:: Exercise details ::
Would you retype each record exactly as given?

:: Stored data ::
######
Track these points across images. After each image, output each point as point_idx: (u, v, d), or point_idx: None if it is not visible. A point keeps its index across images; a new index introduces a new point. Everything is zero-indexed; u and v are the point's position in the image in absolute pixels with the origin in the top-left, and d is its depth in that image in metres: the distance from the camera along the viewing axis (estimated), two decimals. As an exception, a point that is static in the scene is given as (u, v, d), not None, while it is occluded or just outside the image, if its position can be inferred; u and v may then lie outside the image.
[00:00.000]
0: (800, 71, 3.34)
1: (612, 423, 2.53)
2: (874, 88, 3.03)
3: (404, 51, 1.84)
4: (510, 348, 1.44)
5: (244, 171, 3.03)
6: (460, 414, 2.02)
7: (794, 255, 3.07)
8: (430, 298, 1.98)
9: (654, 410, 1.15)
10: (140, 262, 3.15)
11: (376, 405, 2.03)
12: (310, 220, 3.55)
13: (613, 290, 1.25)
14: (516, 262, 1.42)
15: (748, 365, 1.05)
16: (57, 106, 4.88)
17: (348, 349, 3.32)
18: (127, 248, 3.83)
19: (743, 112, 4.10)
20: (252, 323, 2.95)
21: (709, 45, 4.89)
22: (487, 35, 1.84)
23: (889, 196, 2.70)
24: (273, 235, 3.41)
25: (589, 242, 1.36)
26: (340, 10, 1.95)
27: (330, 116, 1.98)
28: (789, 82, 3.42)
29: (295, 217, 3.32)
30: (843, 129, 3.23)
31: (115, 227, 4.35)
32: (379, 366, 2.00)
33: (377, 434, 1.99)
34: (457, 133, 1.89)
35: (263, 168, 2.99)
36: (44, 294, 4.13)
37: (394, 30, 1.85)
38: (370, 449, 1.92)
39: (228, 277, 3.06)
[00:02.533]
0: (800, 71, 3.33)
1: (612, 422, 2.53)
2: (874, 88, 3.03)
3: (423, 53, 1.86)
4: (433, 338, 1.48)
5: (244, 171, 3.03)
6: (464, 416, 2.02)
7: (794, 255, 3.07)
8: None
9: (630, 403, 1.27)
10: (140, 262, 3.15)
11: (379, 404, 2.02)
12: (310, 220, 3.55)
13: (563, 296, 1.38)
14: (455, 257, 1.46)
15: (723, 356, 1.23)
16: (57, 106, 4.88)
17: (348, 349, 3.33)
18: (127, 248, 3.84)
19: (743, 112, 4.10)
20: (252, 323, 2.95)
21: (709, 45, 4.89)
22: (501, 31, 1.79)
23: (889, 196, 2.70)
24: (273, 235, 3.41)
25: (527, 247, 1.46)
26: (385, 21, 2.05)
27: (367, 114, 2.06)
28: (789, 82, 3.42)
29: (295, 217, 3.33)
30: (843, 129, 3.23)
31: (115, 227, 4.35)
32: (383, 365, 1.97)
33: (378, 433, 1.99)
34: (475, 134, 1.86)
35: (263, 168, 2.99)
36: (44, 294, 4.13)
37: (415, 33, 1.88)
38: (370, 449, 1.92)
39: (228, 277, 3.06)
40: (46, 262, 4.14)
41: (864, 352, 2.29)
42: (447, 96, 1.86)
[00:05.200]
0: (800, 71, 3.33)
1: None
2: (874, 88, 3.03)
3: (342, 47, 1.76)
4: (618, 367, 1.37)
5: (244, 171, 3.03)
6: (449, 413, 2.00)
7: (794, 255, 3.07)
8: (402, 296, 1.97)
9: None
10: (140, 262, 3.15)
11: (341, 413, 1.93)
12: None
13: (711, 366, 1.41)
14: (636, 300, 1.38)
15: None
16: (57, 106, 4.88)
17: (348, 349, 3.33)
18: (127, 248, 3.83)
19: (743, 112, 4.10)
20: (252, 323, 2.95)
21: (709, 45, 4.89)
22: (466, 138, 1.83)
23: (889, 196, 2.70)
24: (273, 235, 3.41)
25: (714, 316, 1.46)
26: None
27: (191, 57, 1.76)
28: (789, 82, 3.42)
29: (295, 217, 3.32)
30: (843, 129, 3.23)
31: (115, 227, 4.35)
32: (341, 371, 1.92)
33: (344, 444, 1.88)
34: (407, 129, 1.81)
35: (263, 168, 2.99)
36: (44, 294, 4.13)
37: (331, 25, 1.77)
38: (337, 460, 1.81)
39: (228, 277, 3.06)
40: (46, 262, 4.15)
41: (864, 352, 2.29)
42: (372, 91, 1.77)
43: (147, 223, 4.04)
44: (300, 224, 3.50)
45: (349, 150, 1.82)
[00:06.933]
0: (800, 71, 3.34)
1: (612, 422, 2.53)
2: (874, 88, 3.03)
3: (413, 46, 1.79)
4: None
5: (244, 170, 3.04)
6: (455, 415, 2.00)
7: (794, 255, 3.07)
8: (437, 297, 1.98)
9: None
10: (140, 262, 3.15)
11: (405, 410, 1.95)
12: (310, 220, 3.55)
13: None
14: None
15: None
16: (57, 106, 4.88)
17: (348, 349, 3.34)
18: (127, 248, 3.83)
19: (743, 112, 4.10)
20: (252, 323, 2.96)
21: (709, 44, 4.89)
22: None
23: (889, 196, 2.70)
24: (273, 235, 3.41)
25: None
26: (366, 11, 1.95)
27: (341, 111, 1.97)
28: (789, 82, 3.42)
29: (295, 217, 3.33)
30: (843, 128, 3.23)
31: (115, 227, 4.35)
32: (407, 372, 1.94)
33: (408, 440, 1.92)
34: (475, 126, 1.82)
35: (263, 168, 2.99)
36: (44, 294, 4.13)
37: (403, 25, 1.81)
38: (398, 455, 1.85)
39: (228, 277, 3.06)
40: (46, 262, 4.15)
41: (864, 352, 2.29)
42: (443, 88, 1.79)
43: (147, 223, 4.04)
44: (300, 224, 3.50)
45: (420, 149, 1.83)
######
:: Your solution ::
Track these points across images. After each image, output each point as point_idx: (u, v, d), or point_idx: None if it is not visible. A point keeps its index across images; a new index introduces a new point. Everything is zero-indexed; u and v are the point's position in the image in absolute pixels with the origin in the top-left, and d is its depth in that image in metres: the distance from the camera along the viewing axis (estimated), two decimals. As an exception, a point that is static in the scene is given as (u, v, d), not None, while it is occluded or just outside the image, if its position can be inferred; u and v may then lie outside the image.
[00:00.000]
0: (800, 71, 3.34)
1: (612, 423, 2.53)
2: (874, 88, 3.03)
3: (404, 51, 1.84)
4: (510, 348, 1.44)
5: (244, 171, 3.03)
6: (460, 414, 2.02)
7: (794, 255, 3.07)
8: (430, 298, 1.98)
9: (654, 410, 1.15)
10: (140, 262, 3.15)
11: (376, 405, 2.03)
12: (310, 220, 3.55)
13: (613, 290, 1.25)
14: (516, 262, 1.42)
15: (748, 365, 1.05)
16: (57, 106, 4.88)
17: (348, 349, 3.32)
18: (127, 248, 3.83)
19: (743, 112, 4.10)
20: (252, 323, 2.95)
21: (709, 45, 4.89)
22: (487, 35, 1.84)
23: (889, 196, 2.70)
24: (273, 235, 3.41)
25: (589, 242, 1.36)
26: (340, 10, 1.95)
27: (330, 116, 1.98)
28: (789, 82, 3.42)
29: (295, 217, 3.32)
30: (843, 129, 3.23)
31: (115, 227, 4.35)
32: (379, 366, 2.00)
33: (377, 434, 1.99)
34: (457, 133, 1.89)
35: (263, 168, 2.99)
36: (44, 294, 4.13)
37: (394, 30, 1.85)
38: (370, 449, 1.92)
39: (228, 277, 3.06)
[00:02.533]
0: (800, 71, 3.33)
1: (612, 422, 2.53)
2: (874, 88, 3.03)
3: (423, 53, 1.86)
4: (433, 338, 1.48)
5: (244, 171, 3.03)
6: (464, 416, 2.02)
7: (794, 255, 3.07)
8: None
9: (630, 403, 1.27)
10: (140, 262, 3.15)
11: (379, 404, 2.02)
12: (310, 220, 3.55)
13: (563, 296, 1.38)
14: (455, 257, 1.46)
15: (723, 356, 1.23)
16: (57, 106, 4.88)
17: (348, 349, 3.33)
18: (127, 248, 3.84)
19: (743, 112, 4.10)
20: (252, 323, 2.95)
21: (709, 45, 4.89)
22: (501, 31, 1.79)
23: (889, 196, 2.70)
24: (273, 235, 3.41)
25: (527, 247, 1.46)
26: (385, 21, 2.05)
27: (367, 114, 2.06)
28: (789, 82, 3.42)
29: (295, 217, 3.33)
30: (843, 129, 3.23)
31: (115, 227, 4.35)
32: (383, 365, 1.97)
33: (378, 433, 1.99)
34: (475, 134, 1.86)
35: (263, 168, 2.99)
36: (44, 294, 4.13)
37: (415, 33, 1.88)
38: (370, 449, 1.92)
39: (228, 277, 3.06)
40: (46, 262, 4.14)
41: (864, 352, 2.29)
42: (447, 96, 1.86)
[00:05.200]
0: (800, 71, 3.33)
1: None
2: (874, 88, 3.03)
3: (342, 47, 1.76)
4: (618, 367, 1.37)
5: (244, 171, 3.03)
6: (449, 413, 2.00)
7: (794, 255, 3.07)
8: (402, 296, 1.97)
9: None
10: (140, 262, 3.15)
11: (341, 413, 1.93)
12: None
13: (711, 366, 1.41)
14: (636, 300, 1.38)
15: None
16: (57, 106, 4.88)
17: (348, 349, 3.33)
18: (127, 248, 3.83)
19: (743, 112, 4.10)
20: (252, 323, 2.95)
21: (709, 45, 4.89)
22: (466, 138, 1.83)
23: (889, 196, 2.70)
24: (273, 235, 3.41)
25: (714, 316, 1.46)
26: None
27: (191, 57, 1.76)
28: (789, 82, 3.42)
29: (295, 217, 3.32)
30: (843, 129, 3.23)
31: (115, 227, 4.35)
32: (341, 371, 1.92)
33: (344, 444, 1.88)
34: (407, 129, 1.81)
35: (263, 168, 2.99)
36: (44, 294, 4.13)
37: (331, 25, 1.77)
38: (337, 460, 1.81)
39: (228, 277, 3.06)
40: (46, 262, 4.15)
41: (864, 352, 2.29)
42: (372, 91, 1.77)
43: (147, 223, 4.04)
44: (300, 224, 3.50)
45: (349, 150, 1.82)
[00:06.933]
0: (800, 71, 3.34)
1: (612, 422, 2.53)
2: (874, 88, 3.03)
3: (413, 46, 1.79)
4: None
5: (244, 170, 3.04)
6: (455, 415, 2.00)
7: (794, 255, 3.07)
8: (437, 297, 1.98)
9: None
10: (140, 262, 3.15)
11: (405, 410, 1.95)
12: (310, 220, 3.55)
13: None
14: None
15: None
16: (57, 106, 4.88)
17: (348, 349, 3.34)
18: (127, 248, 3.83)
19: (743, 112, 4.10)
20: (252, 323, 2.96)
21: (709, 44, 4.89)
22: None
23: (889, 196, 2.70)
24: (273, 235, 3.41)
25: None
26: (366, 11, 1.95)
27: (341, 111, 1.97)
28: (789, 82, 3.42)
29: (295, 217, 3.33)
30: (843, 128, 3.23)
31: (115, 227, 4.35)
32: (407, 372, 1.94)
33: (408, 440, 1.92)
34: (475, 126, 1.82)
35: (263, 168, 2.99)
36: (44, 294, 4.13)
37: (403, 25, 1.81)
38: (398, 455, 1.85)
39: (228, 277, 3.06)
40: (46, 262, 4.15)
41: (864, 352, 2.29)
42: (443, 88, 1.79)
43: (147, 223, 4.04)
44: (300, 224, 3.50)
45: (420, 149, 1.83)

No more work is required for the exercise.